Reducing the quantity of goods lost, stolen or damaged during distribution is a challenge facing both manufacturers and retailers. Resolving these issues can be a major headache for many logistics professionals, incurring a great deal of time and expense. Indeed, some businesses believe that it is more financially prudent to accept that a percentage of products will simply be lost or damaged, than attributing responsibility and recovering costs.
Totebox take a look at how plastic reusable transit containers can help users to ensure that their products, once despatched, arrive at the desired location in one piece and on time.
Fitting transit containers with tamper-evident security seals will deter theft. They work by providing easy visual identification of whether a container has been opened during distribution; if the seal is broken then the container has been opened.
There are some important points to consider when selecting both the container and the seal.
Not all containers can be fitted with security seals. Some inferior transit containers that accept seals can be prised open at the hinge or lid corner leaving the seal intact, allowing a thief to pilfer contents without risk of detection.
Totebox, supplier of the Original Green Totebox, manufactures its own-brand of tamper-evident attached-lid containers (ALCs). Totebox recently redesigned the hinge to provide increased security, meaning that a would-be thief cannot prise open the box at the hinge when sealed.
Seals also vary with some poorly designed examples easy to remove and replace without breakage, so a good quality seal is essential.
Totebox can also supply seals in a custom colour to prevent thieves from refitting a generic seal. Sequentially numbered seals provide an even greater level of security, these can include bar codes for fast data recording.
Although tamper-evident seals will reduce theft, they may not eliminate it completely. Applying a security regime, where containers are sealed before despatch and inspected during distribution and on arrival, will enable operators to identify where in the supply chain a theft occurred and hence attribute blame and recover costs.
Ensuring products arrive on time at the right location may ultimately be the responsibility of the logistics provider, but can be significantly improved through the choice of transit container and labelling options.
A key reason why a package fails to arrive is due to the address label either falling off or becoming damaged and made illegible.
Some containers feature integral label holders. Totebox ALCs can be fitted with a clear holder which the label sits behind and is secured with the lid closed.
Many containers include recesses or ribs that protect labels from scratches and scrapes.
Operators placing adhesive labels in the same position for each journey will prevent old labels leaving a sticky mess all over the container sides or having the container misrouted if the old label has not been removed.
Some models include a textured area, either a pin-dot finish or a ribbed surface, that allow labels to be removed without leaving adhesive residue. But care must be taken with the choice of label to avoid it becoming detached in transit.
Protecting contents from damage
Plastic crates are impact and puncture resistant. Unlike cardboard packaging, plastic containers will not crumple if dropped and are not at risk from piercing.
Carboard may provide a small amount of additional shock-absorbent protection compared to plastic, but neither on their own will prevent delicate components or fragile products from damage if dropped or roughly handled.
There are a number of things users can do to ensure that products are not damaged in transit.
Operator manual handling training should ensure that delicate products are handled in an appropriate manor while also reducing the risk of back injury.
Containers that are securely palletised will prevent them from shifting and falling during transportation. Plastic containers incorporate a recessed base that interlock into the top or lid of the container below when stacked. Many plastic pallets feature a perimeter rim that securely holds stacked containers in place when fitted with a top cap (pallet lid), saving the time and expense of stretch-wrapping.

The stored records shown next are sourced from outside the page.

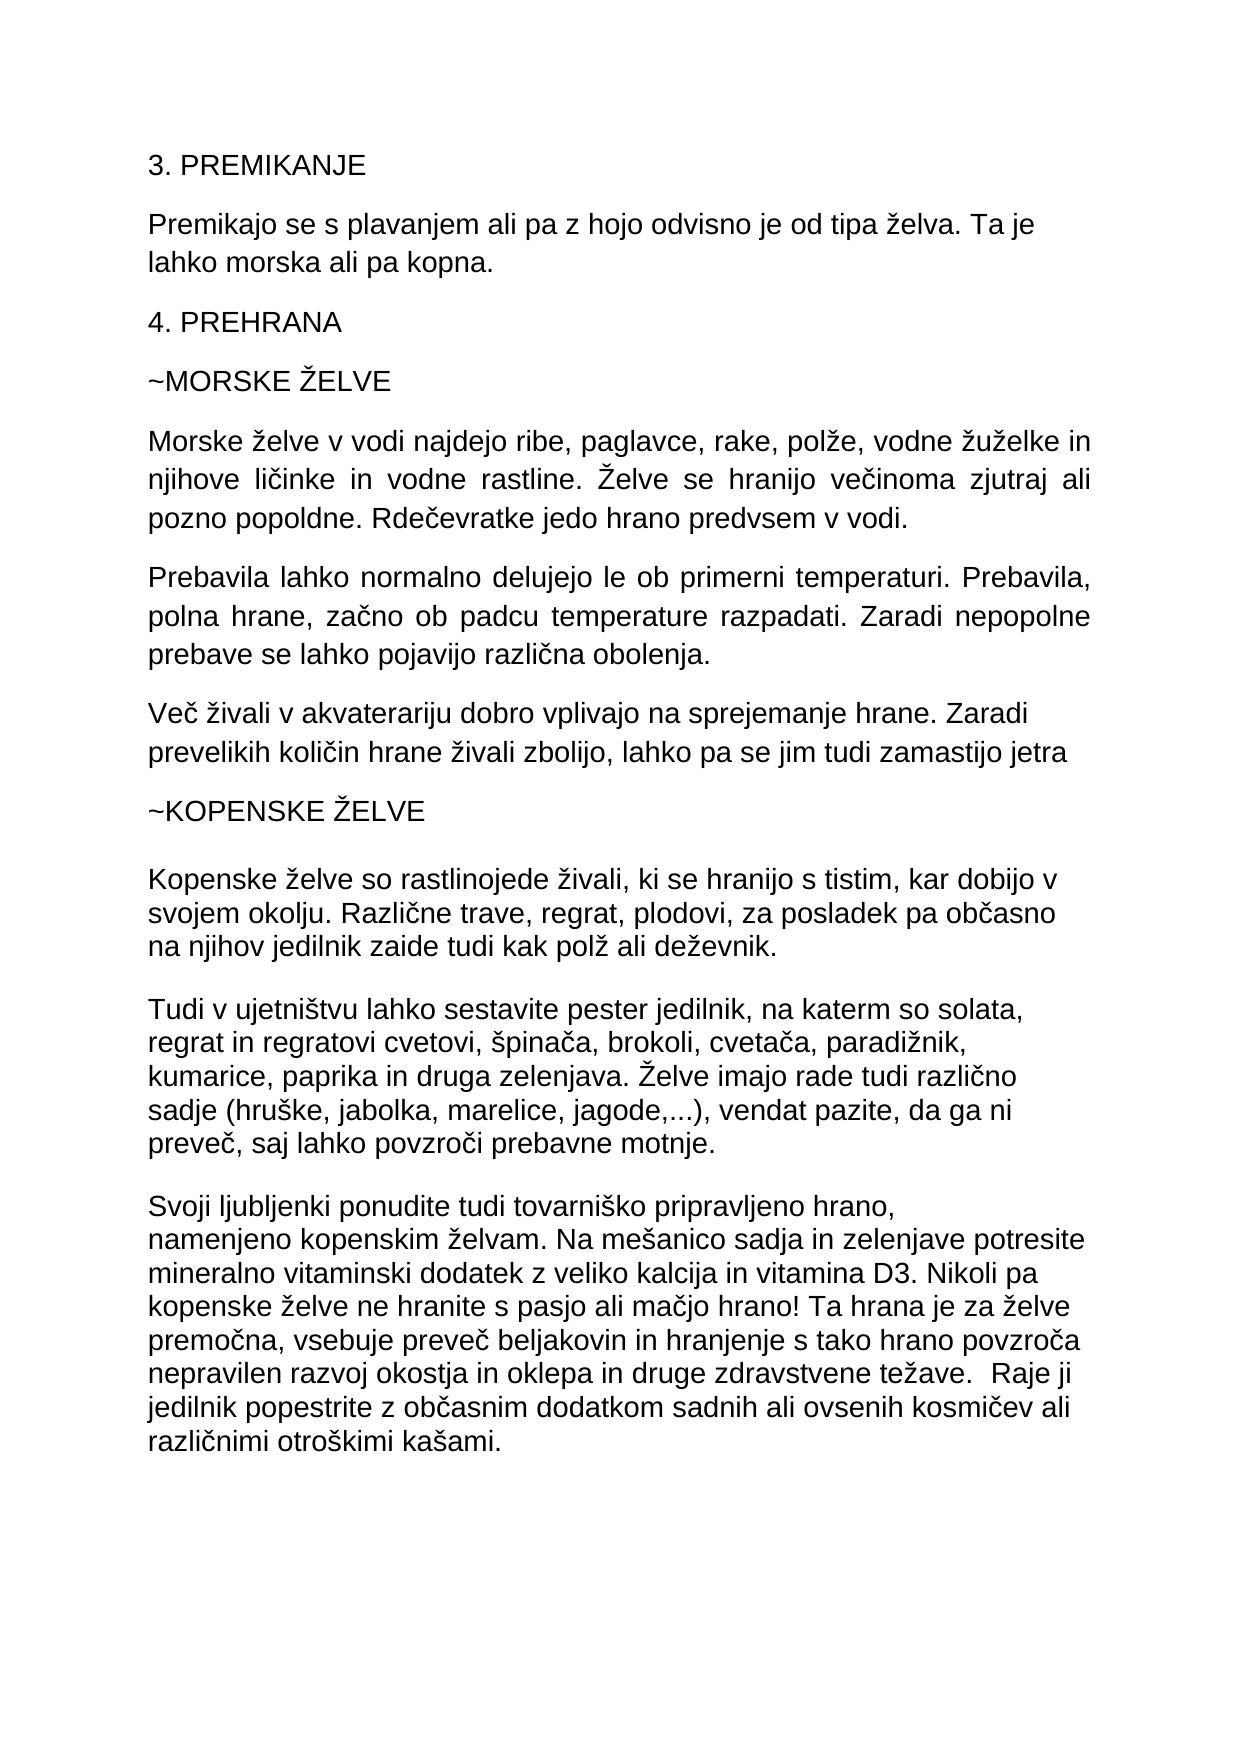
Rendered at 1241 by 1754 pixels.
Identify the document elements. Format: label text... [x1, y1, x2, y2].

text Morske želve v vodi najdejo ribe, paglavce, rake, polže, vodne žuželke in njihove ličinke in vodne rastline. Želve se hranijo večinoma zjutraj ali pozno popoldne. Rdečevratke jedo hrano predvsem v vodi. [148, 424, 1093, 534]
text Premikajo se s plavanjem ali pa z hojo odvisno je od tipa želva. Ta je lahko morska ali pa kopna. [148, 207, 1093, 279]
text ~MORSKE ŽELVE [148, 364, 1093, 398]
text Tudi v ujetništvu lahko sestavite pester jedilnik, na katerm so solata, regrat in regratovi cvetovi, špinača, brokoli, cvetača, paradižnik, kumarice, paprika in druga zelenjava. Želve imajo rade tudi različno sadje (hruške, jabolka, marelice, jagode,...), vendat pazite, da ga ni preveč, saj lahko povzroči prebavne motnje. [148, 992, 1093, 1160]
text Kopenske želve so rastlinojede živali, ki se hranijo s tistim, kar dobijo v svojem okolju. Različne trave, regrat, plodovi, za posladek pa občasno na njihov jedilnik zaide tudi kak polž ali deževnik. [148, 862, 1093, 963]
text 3. PREMIKANJE [148, 148, 1093, 181]
text 4. PREHRANA [148, 305, 1093, 338]
text Več živali v akvaterariju dobro vplivajo na sprejemanje hrane. Zaradi prevelikih količin hrane živali zbolijo, lahko pa se jim tudi zamastijo jetra [148, 697, 1093, 769]
text Svoji ljubljenki ponudite tudi tovarniško pripravljeno hrano, namenjeno kopenskim želvam. Na mešanico sadja in zelenjave potresite mineralno vitaminski dodatek z veliko kalcija in vitamina D3. Nikoli pa kopenske želve ne hranite s pasjo ali mačjo hrano! Ta hrana je za želve premočna, vsebuje preveč beljakovin in hranjenje s tako hrano povzroča nepravilen razvoj okostja in oklepa in druge zdravstvene težave. Raje ji jedilnik popestrite z občasnim dodatkom sadnih ali ovsenih kosmičev ali različnimi otroškimi kašami. [148, 1189, 1093, 1457]
text ~KOPENSKE ŽELVE [148, 794, 1093, 828]
text Prebavila lahko normalno delujejo le ob primerni temperaturi. Prebavila, polna hrane, začno ob padcu temperature razpadati. Zaradi nepopolne prebave se lahko pojavijo različna obolenja. [148, 560, 1093, 671]
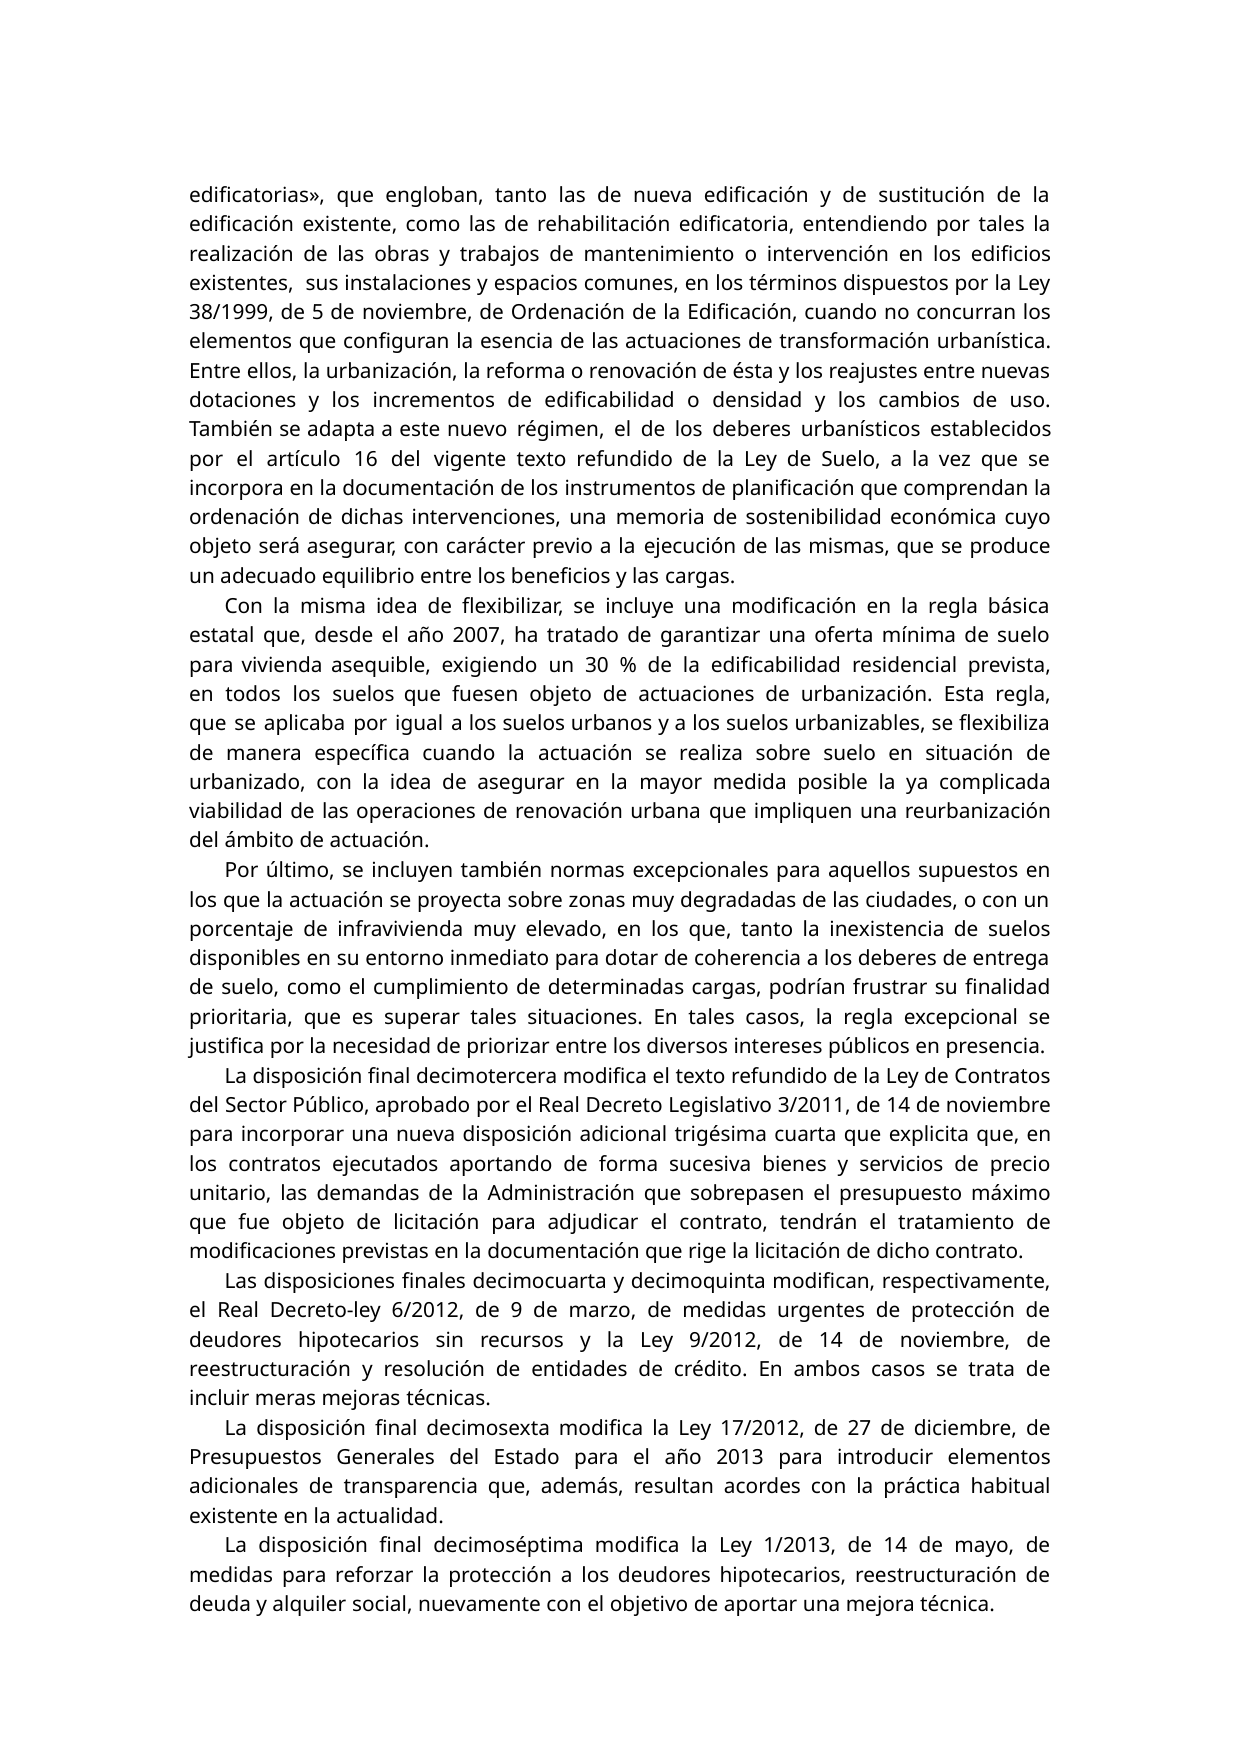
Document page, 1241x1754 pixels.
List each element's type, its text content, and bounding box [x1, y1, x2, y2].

Internal packaging can be used (and reused) to add further protection to fragile products. Manufacturers of high value delicate components sometimes use internal trays moulded to the shape of the component to prevent them from sliding about within the container. Referred to as ‘dunnage’ it is often supplied as vacuum form trays, foam inserts or textile sleeves that securely hold the products and components in place.
Containers with attached or optional lids will protect contents from rain, dust and other forms of contamination. The ability to fit tamper-evident seals is an important consideration where deliberate contamination could be a risk, such as for pharmaceutical distribution.
Preventing theft of the containers themselves
Plastic crates are by nature extremely useful for all types of storage and handling activities, making empty boxes vulnerable to theft. Totebox believe that it is the anonymity of the boxes that make them a popular target, which can be significantly reduced by printing the owner’s logo and contact details as boldly as possible on the containers.
Consequently, most Totebox distribution containers a have large print area on each side to identify them as the owner’s property and promote brand identity.
Totebox provide customers with a print design service and use a hot-foil printing process where boxes are permanently embossed in a contrasting colour.